## Passage given
Test coverage was computed as total statements executed out of total statements present in the component's source code directory, using cov version 4.0.0, pytest 7.2.1, and python 3.10.10 on Windows 10.
SLOC was calculated using pygount 1.5.1 on Windows 10 as the number of lines in the text of each component's source code excluding comment lines.
Description of the data and file structure
Test coverage.csv
- Component: the name of the software component (described in Table 1 of the manuscript). N/A means not applicable, the component uses no storage.
- Storage: the type of data storage used by the component, allowing comparisons of test run time by type of data storage.
- # Unit Tests: the number of unit tests executed for the component.
- # Integration Tests: the number of integration tests executed for the component.
- # Tests: the total number of tests for the component.
- % Coverage: the number of lines in the text of each component's source code excluding comment lines.
The file also contains totals for each numerical column and the overall average test coverage.
Test timing.csv
- Trial #: the trial number.
- Time elapsed (secs): elapsed time to run all tests in seconds.

## Excerpted data
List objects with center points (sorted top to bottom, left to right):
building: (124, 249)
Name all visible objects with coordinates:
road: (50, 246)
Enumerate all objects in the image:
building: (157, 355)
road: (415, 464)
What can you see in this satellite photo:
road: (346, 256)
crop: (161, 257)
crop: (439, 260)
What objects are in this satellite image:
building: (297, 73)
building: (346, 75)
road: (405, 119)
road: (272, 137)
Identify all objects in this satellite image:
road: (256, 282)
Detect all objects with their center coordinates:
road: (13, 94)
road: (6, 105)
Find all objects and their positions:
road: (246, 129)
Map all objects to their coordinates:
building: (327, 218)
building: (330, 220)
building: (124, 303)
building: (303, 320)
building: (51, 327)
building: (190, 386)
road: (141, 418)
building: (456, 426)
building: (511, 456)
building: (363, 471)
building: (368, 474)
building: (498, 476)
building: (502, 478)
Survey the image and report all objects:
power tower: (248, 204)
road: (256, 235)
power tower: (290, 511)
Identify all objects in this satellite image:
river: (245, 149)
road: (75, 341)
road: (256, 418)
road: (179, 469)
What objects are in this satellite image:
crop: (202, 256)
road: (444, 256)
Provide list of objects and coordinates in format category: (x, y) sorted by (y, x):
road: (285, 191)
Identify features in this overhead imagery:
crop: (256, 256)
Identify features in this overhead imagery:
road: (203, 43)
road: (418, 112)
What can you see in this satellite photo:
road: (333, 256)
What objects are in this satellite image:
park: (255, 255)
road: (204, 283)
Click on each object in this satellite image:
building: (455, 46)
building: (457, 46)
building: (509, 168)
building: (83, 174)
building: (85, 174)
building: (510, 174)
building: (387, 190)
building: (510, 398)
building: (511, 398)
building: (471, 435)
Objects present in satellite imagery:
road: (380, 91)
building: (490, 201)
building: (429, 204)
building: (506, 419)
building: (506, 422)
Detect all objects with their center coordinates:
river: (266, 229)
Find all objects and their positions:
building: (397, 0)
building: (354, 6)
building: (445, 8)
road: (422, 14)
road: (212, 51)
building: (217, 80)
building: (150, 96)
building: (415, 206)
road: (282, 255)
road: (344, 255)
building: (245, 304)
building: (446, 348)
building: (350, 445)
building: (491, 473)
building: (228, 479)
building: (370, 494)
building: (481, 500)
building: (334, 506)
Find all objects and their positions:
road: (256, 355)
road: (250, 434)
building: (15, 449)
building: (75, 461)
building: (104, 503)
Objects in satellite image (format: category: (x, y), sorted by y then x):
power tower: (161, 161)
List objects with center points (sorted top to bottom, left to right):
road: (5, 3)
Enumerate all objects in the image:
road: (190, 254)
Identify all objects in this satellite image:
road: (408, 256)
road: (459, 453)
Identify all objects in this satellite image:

## Goals
1. According to the dataset description, which tool was used to calculate SLOC?
2. Retype the part of the dataset description starting with "Test coverage was" and going on through "unit tests executed for the component.".
3. Write what comes next in the dataset description, picking up after its last line.
The records are separate material with no connection to the dataset description.

## Answers below
1. Pygount 1.5.1.

2.
Test coverage was computed as total statements executed out of total statements present in the component's source code directory, using cov version 4.0.0, pytest 7.2.1, and python 3.10.10 on Windows 10.
SLOC was calculated using pygount 1.5.1 on Windows 10 as the number of lines in the text of each component's source code excluding comment lines.
Description of the data and file structure
Test coverage.csv
- Component: the name of the software component (described in Table 1 of the manuscript). N/A means not applicable, the component uses no storage.
- Storage: the type of data storage used by the component, allowing comparisons of test run time by type of data storage.
- # Unit Tests: the number of unit tests executed for the component.

3.
- Time elapsed (mins): elapsed time to run all tests in minutes.
Underneath, the file also contains summary statistics for elapsed time in minutes, including mean, standard deviation (stdev), alpha, sample size (number of trials), confidence value, min, and max. Summary statistics for elapsed time in seconds were not calculated and are listed as N/A (not applicable).
SLOC.csv
- Component: the name of the software component (described in Table 1 of the manuscript).
- # Custom tests: the number of automated tests specific to the component (as opposed to the shared tests described in the manuscript).
- SLOC: the number of lines of text in the component's source code directory excluding comment lines.
The file also contains totals for each numerical column.